Given #7198, I think a reasonable result would be:

>>> t1[0] *= 2  
# t0 = [[0, 1, 2], [20, 4, 5]]
# t1 = [20, 4, 5]
# t2 = [[0, 1, 2], [10, 4, 5]]

i.e. run the in-place operation with the updated base values.

Environment

cc @miladm @JackCaoG @vanbasten23 @bdhirsh @lezcano

ManfeiBai commented 4 months ago

Hi, @vanbasten23, is that ok to assign this ticket to you?

vanbasten23 commented 3 months ago

Thanks for reporting the issue. I did some investigation.

I think there is a typo in your repro:

# (I)
>>> t2[1, 0] = 10  
# t0 = [[0, 1, 2], [10, 4, 5]]
# t1 = [3, 4, 5]
# t2 = [[0, 1, 2], [10, 4, 5]]

After we do t2[1,0]=10, t1 should be [10, 4, 5]. Could you double check?

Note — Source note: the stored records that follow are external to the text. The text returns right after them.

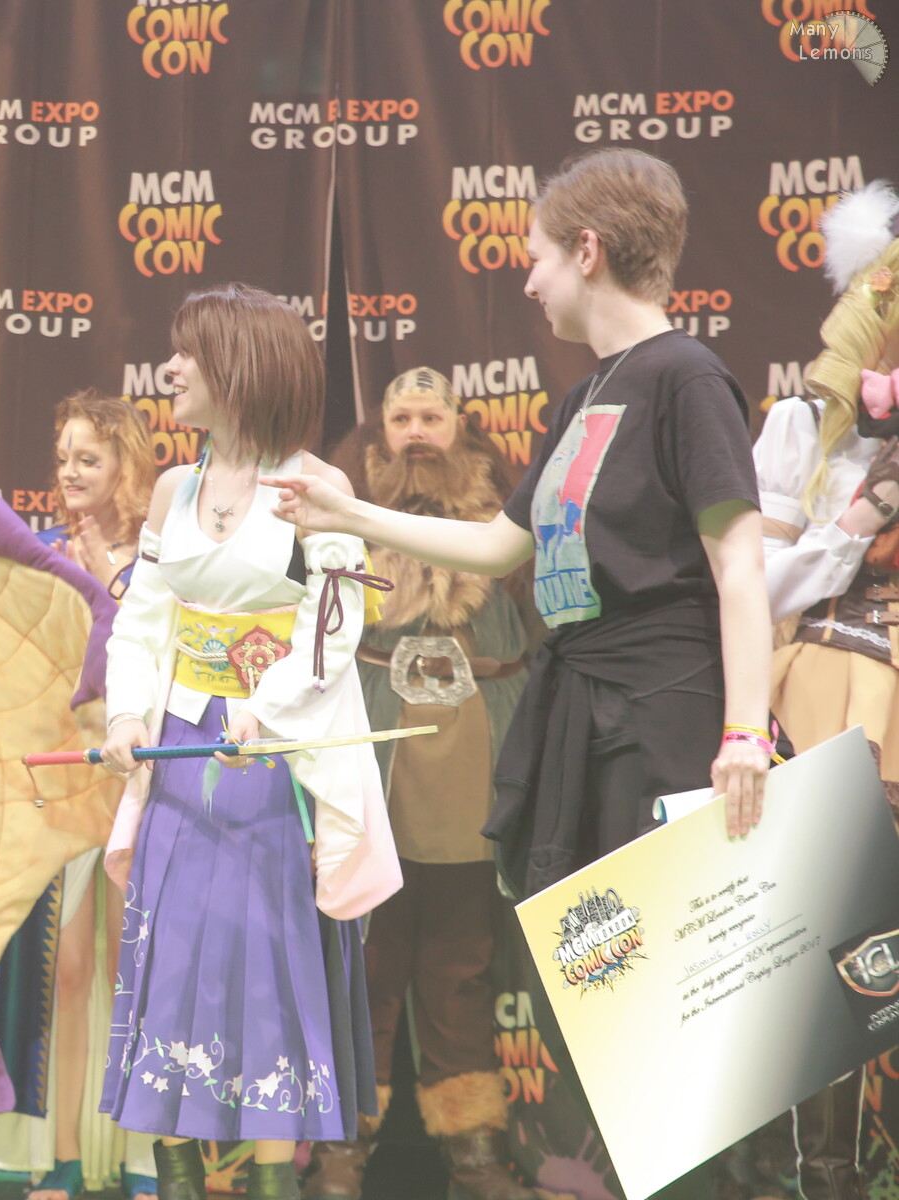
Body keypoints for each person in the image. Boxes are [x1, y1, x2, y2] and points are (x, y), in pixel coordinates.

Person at [264, 147, 770, 1199]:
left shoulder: (686, 378)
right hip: (582, 714)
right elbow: (502, 546)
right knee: (593, 989)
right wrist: (348, 510)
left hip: (665, 717)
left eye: (536, 257)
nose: (529, 281)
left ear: (588, 251)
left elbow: (739, 566)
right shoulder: (586, 395)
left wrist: (744, 732)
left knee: (668, 998)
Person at [100, 282, 390, 1200]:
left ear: (240, 366)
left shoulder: (317, 487)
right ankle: (177, 1178)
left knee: (264, 957)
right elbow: (143, 619)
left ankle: (271, 1183)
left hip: (271, 760)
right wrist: (125, 713)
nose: (170, 369)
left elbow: (332, 628)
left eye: (188, 353)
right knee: (170, 954)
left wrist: (265, 709)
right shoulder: (173, 488)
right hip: (179, 752)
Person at [307, 369, 535, 1200]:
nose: (415, 433)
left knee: (461, 966)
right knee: (365, 963)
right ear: (378, 433)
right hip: (373, 761)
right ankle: (341, 1153)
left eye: (430, 417)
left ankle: (473, 1154)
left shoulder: (509, 519)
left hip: (475, 760)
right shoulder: (338, 513)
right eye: (400, 417)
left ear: (459, 426)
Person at [0, 390, 160, 1200]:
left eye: (89, 459)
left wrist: (110, 579)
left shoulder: (162, 557)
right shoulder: (40, 552)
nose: (70, 472)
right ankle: (65, 1157)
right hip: (69, 781)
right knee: (69, 973)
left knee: (132, 970)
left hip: (144, 779)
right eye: (64, 457)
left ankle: (144, 1161)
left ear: (125, 465)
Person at [745, 179, 899, 1200]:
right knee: (837, 954)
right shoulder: (804, 428)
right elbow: (752, 591)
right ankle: (825, 1178)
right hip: (833, 699)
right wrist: (860, 516)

Second, regarding since t1 is a view of t0, I'm not sure about it. When we do t1 = t0[1], torch_xla operation XLANativeFunctions::select_copy is called. So t1 and t0 may not share the same buffer:

>>> import torch, torch_xla
>>> import torch_xla.debug.metrics as met
>>> import torch_xla.core.xla_model as xm
>>> t0 = torch.arange(6).view(2, 3).to("xla")
>>> t1 = t0[1]
>>> torch_xla._XLAC._unsafe_buffer_pointer(t0)
139902419206144
>>> torch_xla._XLAC._unsafe_buffer_pointer(t1)
Traceback (most recent call last):
  File "<stdin>", line 1, in <module>
RuntimeError: torch_xla/csrc/init_python_bindings.cpp:2681 : Could not get the buffer pointer for XLATensor with IR that's not DeviceData
>>> print(t1)
I0000 00:00:1721172456.872579   12480 cuda_dnn.cc:530] Loaded cuDNN version 8902
tensor([3, 4, 5], device='xla:0')
>>> torch_xla._XLAC._unsafe_buffer_pointer(t1)
139902419206400

It means t1 is output of the XLA graph and t0 is the input. So if you modify t1 as t1[0] *= 2, it shouldn't propagate to t0. Wdyt? @ysiraichi

ysiraichi commented 3 months ago

After we do t2[1,0]=10, t1 should be [10, 4, 5]. Could you double check?

I'm pretty sure it's not for the following reasons:

So if you modify t1 as t1[0] *= 2, it shouldn't propagate to t0.

I believe it should. The one that guarantees mutation is propagated through aliasing relations is the functionalization layer. In other words, even though they don't actually share memory, the functionalization layer knows that whenever an in-place operation takes place, it should update the base tensor (eagerly) and the other views (lazyly).